INPUT MATERIAL:
____
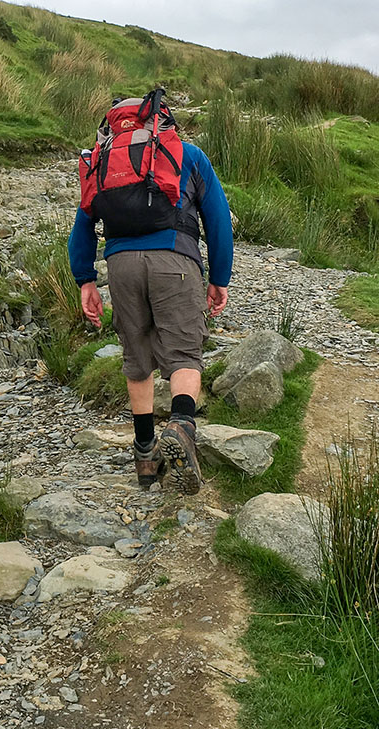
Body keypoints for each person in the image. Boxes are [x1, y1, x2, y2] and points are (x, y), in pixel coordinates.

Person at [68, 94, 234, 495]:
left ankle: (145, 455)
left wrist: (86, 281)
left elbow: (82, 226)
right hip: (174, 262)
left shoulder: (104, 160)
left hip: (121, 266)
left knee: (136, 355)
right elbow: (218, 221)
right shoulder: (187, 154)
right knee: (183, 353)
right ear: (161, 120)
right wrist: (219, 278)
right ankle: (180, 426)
____
WHAT YOU SHOULD DO:
Leave the pictures out and output the rest of the data word for word.

FINISHED EXERCISE:
Body keypoints for each person in the image. Boxes are [x1, y1, x2, y2] and points are (x, y), in pixel coordinates.

Person at [68, 94, 234, 495]:
left ankle: (145, 455)
left wrist: (86, 281)
left elbow: (82, 226)
right hip: (174, 262)
left shoulder: (104, 160)
left hip: (121, 266)
left knee: (136, 355)
right elbow: (218, 221)
right shoulder: (187, 154)
right knee: (183, 353)
right ear: (161, 120)
right wrist: (219, 278)
right ankle: (180, 426)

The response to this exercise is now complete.